In the meantime, the “vocal minority” persists. They are labeled racists. They are labeled homophobes. They are labeled anti-science.
The complicit local news media has begun the same twisting of the “facts” toward that group to swing the mayoral race, reminiscent of the recently outed Washington “Democracy Dies in Darkness” Post that fabricated the actual words spoken by the previous president in a headline-grabbing Georgia elections phone call.
Facts, meet fact check.
In the end, it’s likely that neither the actual platform of the mayoral candidates will drive the results of the pending election, nor will the facts be what decide the fate of Felix Rivera.
It is a fact, per the Superior Court of Alaska, that as Chair of the Assembly, Felix Rivera can face recall for his failure to address the violation of the COVID mandates during the August meeting.
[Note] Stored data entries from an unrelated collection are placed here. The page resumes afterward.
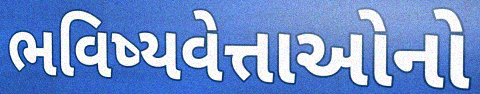
ભવિષ્યવેત્તાઓનોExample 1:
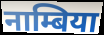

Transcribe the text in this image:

नाम्बिया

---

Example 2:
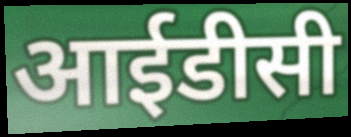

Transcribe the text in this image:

आईडीसी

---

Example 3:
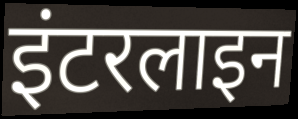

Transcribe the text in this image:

इंटरलाइन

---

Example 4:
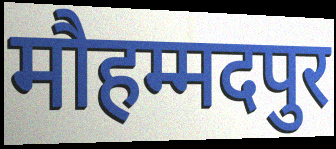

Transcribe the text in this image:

मौहम्मदपुर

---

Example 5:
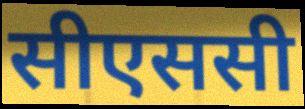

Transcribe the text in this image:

सीएससी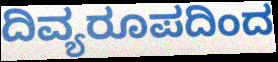
ದಿವ್ಯರೂಪದಿಂದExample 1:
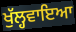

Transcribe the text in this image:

ਖੁੱਲ੍ਹਵਾਇਆ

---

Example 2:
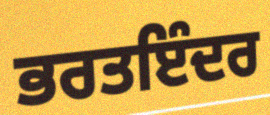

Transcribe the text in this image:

ਭਰਤਇੰਦਰ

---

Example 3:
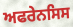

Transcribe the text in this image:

ਅਫਰੇਨਸਿਸ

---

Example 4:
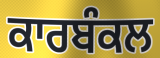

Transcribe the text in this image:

ਕਾਰਬੰਕਲ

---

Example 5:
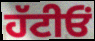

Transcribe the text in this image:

ਹੱਟੀਓਂ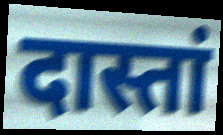
दास्तां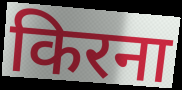
किरना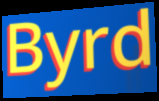
ByrdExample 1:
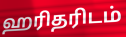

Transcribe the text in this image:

ஹரிதரிடம்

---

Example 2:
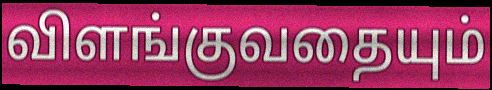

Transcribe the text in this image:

விளங்குவதையும்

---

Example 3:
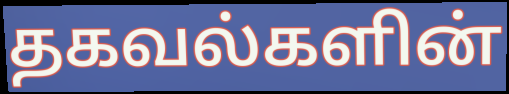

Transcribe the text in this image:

தகவல்களின்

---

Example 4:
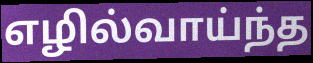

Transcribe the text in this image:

எழில்வாய்ந்த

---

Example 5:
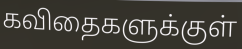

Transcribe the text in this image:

கவிதைகளுக்குள்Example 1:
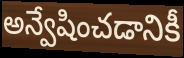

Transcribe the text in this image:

అన్వేషించడానికీ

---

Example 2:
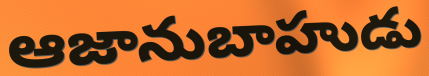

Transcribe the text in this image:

ఆజానుబాహుడు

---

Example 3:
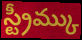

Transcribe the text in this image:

స్ట్రీమ్కు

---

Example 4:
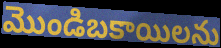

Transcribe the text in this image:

మొండిబకాయిలను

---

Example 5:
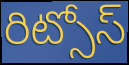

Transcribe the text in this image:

రిట్సోస్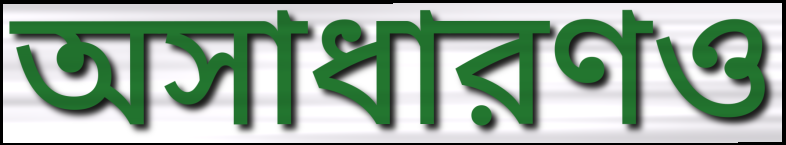
অসাধারণও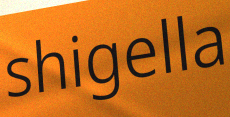
shigellaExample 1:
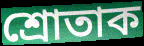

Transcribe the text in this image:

শ্ৰোতাক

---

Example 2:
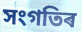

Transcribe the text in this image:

সংগতিৰ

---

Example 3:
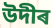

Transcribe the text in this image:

উদীৰ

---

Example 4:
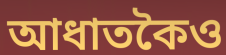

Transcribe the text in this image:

আধাতকৈও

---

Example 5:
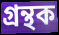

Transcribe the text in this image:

গ্ৰন্থক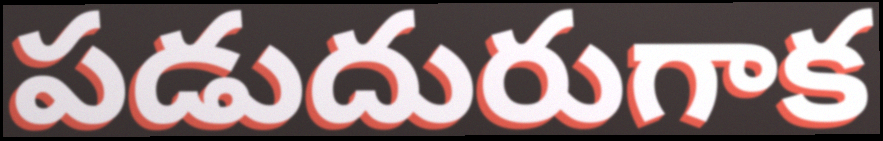
పడుదురుగాక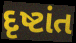
દૃષ્ટાંતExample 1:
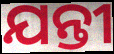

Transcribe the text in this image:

ଯନ୍ତୀ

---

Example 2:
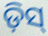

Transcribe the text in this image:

ଡ଼ିସ୍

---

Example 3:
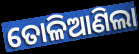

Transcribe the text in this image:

ତୋଳିଆଣିଲା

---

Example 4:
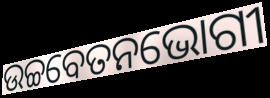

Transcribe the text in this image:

ଉଚ୍ଚବେତନଭୋଗୀ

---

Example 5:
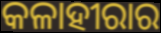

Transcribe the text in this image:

କଳାହୀରାର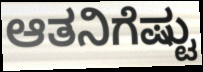
ಆತನಿಗೆಷ್ಟು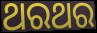
ଥରଥର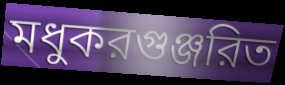
মধুকরগুঞ্জরিত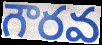
గౌరవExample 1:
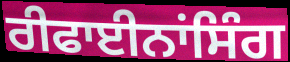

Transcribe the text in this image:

ਰੀਫਾਈਨਾਂਸਿੰਗ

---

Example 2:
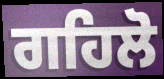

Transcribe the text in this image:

ਗਹਿਲੋ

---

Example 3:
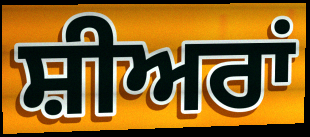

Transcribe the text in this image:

ਸ਼ੀਅਰਾਂ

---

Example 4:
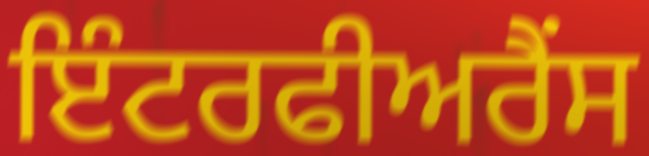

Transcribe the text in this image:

ਇੰਟਰਫੀਅਰੈਂਸ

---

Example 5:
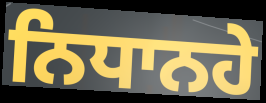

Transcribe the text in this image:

ਨਿਧਾਨਹੇ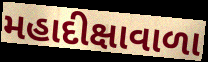
મહાદીક્ષાવાળાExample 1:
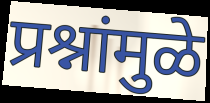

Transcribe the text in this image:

प्रश्नांमुळे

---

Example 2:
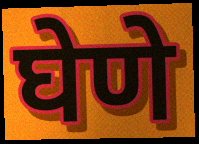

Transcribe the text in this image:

घेणे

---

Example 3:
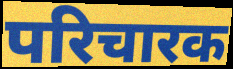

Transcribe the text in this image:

परिचारक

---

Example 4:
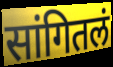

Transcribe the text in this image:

सांगितलं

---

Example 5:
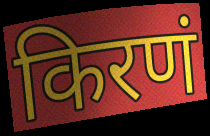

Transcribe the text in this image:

किरणंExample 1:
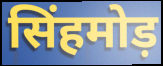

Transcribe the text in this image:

सिंहमोड़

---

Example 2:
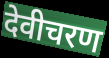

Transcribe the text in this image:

देवीचरण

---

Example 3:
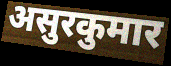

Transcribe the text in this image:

असुरकुमार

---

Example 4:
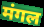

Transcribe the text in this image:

मंगल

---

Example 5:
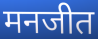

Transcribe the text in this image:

मनजीत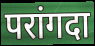
परांगदा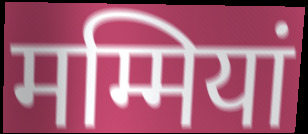
मम्मियां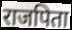
राजपिता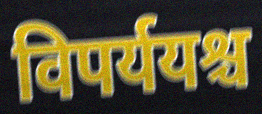
विपर्ययश्चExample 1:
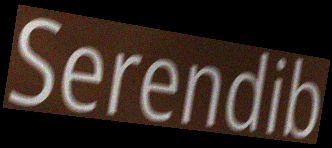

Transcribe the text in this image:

Serendib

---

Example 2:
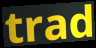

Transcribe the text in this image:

trad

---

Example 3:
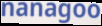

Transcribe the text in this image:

nanagoo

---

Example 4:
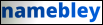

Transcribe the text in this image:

namebley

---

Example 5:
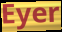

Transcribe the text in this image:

EyerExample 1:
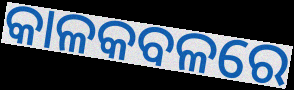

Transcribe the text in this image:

କାଳକବଳରେ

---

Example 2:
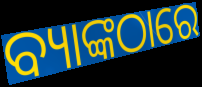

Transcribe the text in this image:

ବ୍ୟାଙ୍କଠାରେ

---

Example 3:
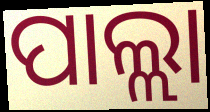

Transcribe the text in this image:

ପାଲ୍ଲା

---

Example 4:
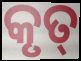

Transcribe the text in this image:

କୃତ୍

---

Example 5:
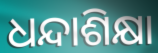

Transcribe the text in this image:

ଧନ୍ଦାଶିକ୍ଷା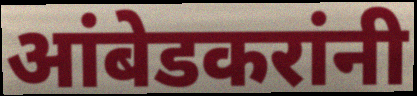
आंबेडकरांनी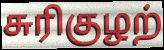
சுரிகுழற்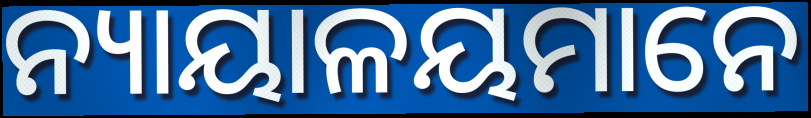
ନ୍ୟାୟାଳୟମାନେ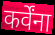
कर्वेंना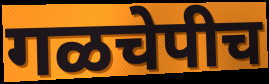
गळचेपीच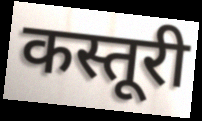
कस्तूरी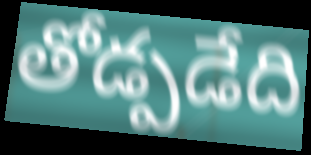
తోడ్పడేదిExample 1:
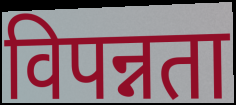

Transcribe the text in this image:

विपन्नता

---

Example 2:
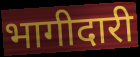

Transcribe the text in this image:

भागीदारी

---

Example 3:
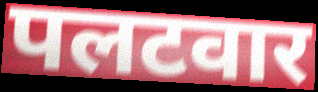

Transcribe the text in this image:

पलटवार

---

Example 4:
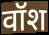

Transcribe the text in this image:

वॉश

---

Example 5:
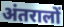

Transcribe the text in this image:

अंतरालों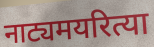
नाट्यमयरित्या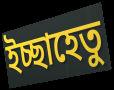
ইচ্ছাহেতুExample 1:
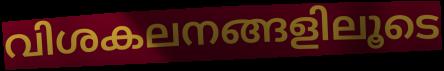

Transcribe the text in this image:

വിശകലനങ്ങളിലൂടെ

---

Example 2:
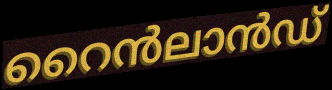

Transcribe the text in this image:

റൈൻലാൻഡ്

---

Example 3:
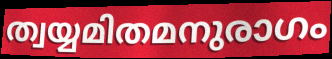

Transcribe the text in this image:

ത്വയ്യമിതമനുരാഗം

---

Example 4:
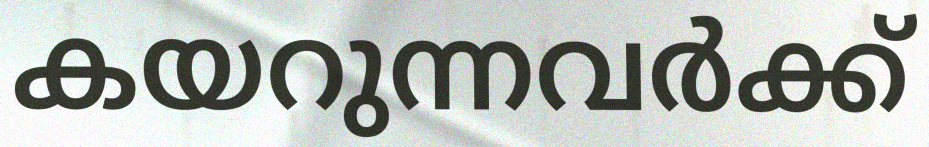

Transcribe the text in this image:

കയറുന്നവർക്ക്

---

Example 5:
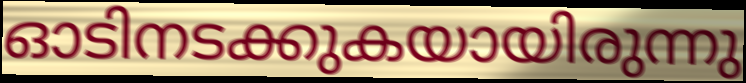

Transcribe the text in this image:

ഓടിനടക്കുകയായിരുന്നു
Also a fact: Democrats Assemblywoman Meg Zaletel, Sen. Elvi-Gray Jackson, and Rep. Andy Josephson helped finance the court case that attempted to block 4,999 midtown residents from getting their complaints to the ballot.
It’s indisputable that angry demonstrators of the summer were loud and visible when it came to their racial justice cause. Many on the right were angry and quiet about what was going on in their city.
Now it appears that the roles have reversed. And that’s how we got here – one group of people attempting to silence the other.
Reclaim Midtown is a group that arose after the Anchorage Assembly locked the doors to the Assembly meetings and prevented participation by the public in 2020. Over 1,000 Anchorage residents are part of the group.